#### [WHAT YOU SHOULD DO]
Select, from the data, each line where "mssql" occurs.

━━━━━ INPUT RECORDS

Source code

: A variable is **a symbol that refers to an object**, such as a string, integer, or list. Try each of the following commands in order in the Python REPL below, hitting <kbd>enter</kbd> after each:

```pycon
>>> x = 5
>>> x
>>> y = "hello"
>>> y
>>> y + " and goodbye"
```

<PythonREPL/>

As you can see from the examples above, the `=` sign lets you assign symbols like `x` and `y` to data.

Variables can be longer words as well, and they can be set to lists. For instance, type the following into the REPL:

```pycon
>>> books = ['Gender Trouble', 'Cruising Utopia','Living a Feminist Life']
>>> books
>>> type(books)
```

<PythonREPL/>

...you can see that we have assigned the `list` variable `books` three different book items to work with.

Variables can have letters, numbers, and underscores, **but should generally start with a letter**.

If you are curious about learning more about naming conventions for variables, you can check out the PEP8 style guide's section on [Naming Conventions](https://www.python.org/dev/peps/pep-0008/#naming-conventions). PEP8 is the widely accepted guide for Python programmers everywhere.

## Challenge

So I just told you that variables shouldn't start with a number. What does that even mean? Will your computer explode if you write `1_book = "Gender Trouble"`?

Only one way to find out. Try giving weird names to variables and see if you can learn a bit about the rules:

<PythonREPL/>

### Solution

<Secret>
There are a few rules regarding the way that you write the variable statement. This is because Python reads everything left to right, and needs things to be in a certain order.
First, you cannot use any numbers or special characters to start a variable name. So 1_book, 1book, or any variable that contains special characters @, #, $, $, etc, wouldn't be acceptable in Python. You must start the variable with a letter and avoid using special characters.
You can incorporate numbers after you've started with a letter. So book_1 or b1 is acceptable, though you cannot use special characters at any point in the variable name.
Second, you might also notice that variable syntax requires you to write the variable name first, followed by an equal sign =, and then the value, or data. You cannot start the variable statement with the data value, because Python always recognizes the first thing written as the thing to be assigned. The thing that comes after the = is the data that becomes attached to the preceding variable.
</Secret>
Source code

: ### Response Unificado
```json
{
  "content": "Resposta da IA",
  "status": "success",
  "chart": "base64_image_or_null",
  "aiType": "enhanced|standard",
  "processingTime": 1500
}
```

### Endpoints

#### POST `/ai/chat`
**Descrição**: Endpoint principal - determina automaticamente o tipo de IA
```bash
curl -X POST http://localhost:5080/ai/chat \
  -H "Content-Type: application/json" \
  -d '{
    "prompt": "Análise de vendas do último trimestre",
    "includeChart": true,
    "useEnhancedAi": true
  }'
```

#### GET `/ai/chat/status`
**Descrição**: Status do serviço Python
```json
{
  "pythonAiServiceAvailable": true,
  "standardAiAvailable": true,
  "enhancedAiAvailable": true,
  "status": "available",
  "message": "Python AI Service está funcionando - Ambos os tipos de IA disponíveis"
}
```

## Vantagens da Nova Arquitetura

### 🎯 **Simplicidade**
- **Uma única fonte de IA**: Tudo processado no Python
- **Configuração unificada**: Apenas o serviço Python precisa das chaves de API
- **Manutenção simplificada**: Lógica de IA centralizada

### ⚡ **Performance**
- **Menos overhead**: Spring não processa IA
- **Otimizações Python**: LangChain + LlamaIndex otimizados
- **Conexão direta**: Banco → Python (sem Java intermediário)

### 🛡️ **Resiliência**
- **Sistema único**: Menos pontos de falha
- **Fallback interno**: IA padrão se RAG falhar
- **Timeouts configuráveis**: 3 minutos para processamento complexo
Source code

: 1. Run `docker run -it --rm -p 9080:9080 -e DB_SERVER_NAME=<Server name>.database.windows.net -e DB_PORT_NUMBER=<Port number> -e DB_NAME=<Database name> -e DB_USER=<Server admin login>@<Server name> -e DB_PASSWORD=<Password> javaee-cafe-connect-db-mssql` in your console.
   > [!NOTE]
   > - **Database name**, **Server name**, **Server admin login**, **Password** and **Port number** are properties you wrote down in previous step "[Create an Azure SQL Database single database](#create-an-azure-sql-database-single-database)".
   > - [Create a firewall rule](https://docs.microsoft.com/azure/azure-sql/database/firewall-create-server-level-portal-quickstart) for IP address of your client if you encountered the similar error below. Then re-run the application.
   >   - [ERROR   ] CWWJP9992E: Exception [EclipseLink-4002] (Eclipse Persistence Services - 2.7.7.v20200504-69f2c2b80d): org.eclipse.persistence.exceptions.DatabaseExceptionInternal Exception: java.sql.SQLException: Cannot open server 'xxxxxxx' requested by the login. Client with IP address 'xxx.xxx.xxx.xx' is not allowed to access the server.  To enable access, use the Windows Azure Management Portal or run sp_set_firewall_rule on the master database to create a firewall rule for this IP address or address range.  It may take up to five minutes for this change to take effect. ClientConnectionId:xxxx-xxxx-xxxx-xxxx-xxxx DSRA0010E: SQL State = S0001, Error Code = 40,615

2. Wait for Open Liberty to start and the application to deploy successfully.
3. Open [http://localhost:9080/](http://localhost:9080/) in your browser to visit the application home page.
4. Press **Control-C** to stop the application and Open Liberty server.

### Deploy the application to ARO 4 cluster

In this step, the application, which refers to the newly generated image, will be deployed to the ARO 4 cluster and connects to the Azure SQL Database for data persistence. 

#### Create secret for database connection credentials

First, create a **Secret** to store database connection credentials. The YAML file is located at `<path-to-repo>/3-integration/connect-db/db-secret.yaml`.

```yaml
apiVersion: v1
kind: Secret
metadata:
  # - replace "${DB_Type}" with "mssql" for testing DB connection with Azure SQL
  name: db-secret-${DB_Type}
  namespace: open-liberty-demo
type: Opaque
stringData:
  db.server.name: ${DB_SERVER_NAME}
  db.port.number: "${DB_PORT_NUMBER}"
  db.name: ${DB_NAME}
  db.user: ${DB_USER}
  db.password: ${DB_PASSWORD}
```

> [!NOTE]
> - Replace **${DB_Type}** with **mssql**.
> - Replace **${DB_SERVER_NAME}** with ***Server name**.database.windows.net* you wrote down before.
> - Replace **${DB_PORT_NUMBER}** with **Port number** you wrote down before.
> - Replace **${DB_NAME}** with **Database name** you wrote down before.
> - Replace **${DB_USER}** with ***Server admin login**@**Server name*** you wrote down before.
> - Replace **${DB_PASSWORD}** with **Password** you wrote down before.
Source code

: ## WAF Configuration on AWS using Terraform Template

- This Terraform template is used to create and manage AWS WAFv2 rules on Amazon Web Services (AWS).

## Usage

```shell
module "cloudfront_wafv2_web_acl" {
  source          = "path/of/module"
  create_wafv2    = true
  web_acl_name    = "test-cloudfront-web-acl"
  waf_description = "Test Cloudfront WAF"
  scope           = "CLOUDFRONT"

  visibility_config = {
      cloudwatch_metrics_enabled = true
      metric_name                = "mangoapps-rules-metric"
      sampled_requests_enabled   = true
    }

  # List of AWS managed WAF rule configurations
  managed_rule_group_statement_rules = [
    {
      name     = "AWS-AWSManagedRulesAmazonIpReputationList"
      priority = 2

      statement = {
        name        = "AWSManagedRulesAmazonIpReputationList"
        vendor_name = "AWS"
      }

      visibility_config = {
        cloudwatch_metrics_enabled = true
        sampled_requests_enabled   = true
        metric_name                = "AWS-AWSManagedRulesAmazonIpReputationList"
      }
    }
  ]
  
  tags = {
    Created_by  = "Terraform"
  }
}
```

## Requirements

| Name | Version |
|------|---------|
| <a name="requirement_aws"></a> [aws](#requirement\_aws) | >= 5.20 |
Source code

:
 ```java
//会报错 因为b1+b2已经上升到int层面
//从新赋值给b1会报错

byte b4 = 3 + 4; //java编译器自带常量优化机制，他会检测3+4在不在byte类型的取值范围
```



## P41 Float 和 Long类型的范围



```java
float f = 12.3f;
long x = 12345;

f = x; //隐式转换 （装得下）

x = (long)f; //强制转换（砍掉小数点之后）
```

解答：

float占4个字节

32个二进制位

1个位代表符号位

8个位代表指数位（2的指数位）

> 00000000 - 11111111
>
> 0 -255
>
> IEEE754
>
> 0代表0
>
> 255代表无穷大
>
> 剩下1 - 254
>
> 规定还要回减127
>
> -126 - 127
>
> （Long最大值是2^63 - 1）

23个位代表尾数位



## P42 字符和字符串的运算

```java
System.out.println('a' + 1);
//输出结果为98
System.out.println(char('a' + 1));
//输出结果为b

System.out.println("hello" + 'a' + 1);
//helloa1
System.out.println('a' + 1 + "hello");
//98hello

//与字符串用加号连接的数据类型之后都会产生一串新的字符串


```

━━━━━━━━━━

#### [EXPECTED ANSWER]
: 1. Run `docker run -it --rm -p 9080:9080 -e DB_SERVER_NAME=<Server name>.database.windows.net -e DB_PORT_NUMBER=<Port number> -e DB_NAME=<Database name> -e DB_USER=<Server admin login>@<Server name> -e DB_PASSWORD=<Password> javaee-cafe-connect-db-mssql` in your console.
  # - replace "${DB_Type}" with "mssql" for testing DB connection with Azure SQL
> - Replace **${DB_Type}** with **mssql**.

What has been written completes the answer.